We live in a data-dependent world where complexity has become the norm, and where an unprecedented and increasing amount of computing power lies literally at our fingertips. However, this amazing computational resource has been largely squandered by the mathematical genetics community, which out of convenience and for survival, tend to favor simplicity over complexity.

Therefore, to better utilize the available computing power in a cost-effective way, we have developed several new statistical methods for the secondary analysis of existing high-throughput genetic data. These programs: EAGLET, Haplodrop, POPFAM, and Hemizyg, all represent a unique blend of computer languages, statistical theory, stochastic processes, and deterministic algorithms. EAGLET increases the power and precision of a dense SNP linkage scan, POPFAM combines family-based and case-control information to detect genetic variants that are associated with disease, and Hemizyg identifies carriers of short, rare deletions.

All of the programs that we develop are freely accessible from the web, with user-friendly documentation and tutorials that are continually updated and enhanced as new software and increased functionality become available.

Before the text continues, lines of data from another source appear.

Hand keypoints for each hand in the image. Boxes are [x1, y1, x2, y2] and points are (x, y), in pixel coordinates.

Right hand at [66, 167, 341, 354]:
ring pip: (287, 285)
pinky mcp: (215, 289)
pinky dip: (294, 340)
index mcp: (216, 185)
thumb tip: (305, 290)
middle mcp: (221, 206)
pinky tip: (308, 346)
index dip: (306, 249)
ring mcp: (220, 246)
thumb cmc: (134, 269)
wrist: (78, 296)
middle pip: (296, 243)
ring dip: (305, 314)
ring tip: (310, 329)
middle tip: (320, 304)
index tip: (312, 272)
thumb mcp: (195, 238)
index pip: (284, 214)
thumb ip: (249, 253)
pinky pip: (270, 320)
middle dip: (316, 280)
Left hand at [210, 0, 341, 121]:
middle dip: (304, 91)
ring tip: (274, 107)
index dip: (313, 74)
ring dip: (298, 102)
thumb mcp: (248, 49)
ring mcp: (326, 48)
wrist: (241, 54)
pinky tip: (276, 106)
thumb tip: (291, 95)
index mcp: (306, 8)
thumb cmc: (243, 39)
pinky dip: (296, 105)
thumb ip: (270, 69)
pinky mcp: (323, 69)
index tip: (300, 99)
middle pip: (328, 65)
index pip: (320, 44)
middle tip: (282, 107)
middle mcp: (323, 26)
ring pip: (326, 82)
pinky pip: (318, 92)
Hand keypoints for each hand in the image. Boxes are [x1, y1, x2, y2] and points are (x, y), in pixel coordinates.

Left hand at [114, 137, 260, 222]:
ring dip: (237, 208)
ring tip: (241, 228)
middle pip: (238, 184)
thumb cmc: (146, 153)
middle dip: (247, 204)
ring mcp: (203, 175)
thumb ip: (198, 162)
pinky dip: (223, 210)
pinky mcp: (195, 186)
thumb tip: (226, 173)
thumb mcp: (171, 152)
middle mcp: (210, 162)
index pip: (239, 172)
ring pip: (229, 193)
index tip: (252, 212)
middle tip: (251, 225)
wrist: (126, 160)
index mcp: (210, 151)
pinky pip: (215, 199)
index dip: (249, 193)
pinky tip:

Bill Stewart received his PhD in Statistics with an emphasis in Statistical Genetics at the University of Washington under the advisement of Dr. Elizabeth A. Thompson. He then began a post-doc with Dr. Mike Boehnke and Dr. Goncalo Abecasis at the University of Michigan. Most recently, as an assistant professor of biostatistics at Columbia University, he directed the statistical analysis of several candidate gene and genome-wide studies (both linkage and association). Throughout his career, he has written and developed software for the improved analysis of genetic data with a keen interest in modeling new and/or computationally challenging data. For example, he has developed improved methods for mapping genetic risk variants for complex disorders (e.g. genes and CNVs related to Alzheimer's disease and bipolar disorder, as well as novel variants influencing hypertension). He also has a general interest in analyzing genetic sequence data, deterministic math models, genetic pathways, and several problems that arise in computational molecular biology. Most of his methods employ a rich variety of deterministic and stochastic algorithms, Monte Carlo sampling techniques, and innovative optimization procedures to estimate genetic quantities or test genetic hypotheses of interest.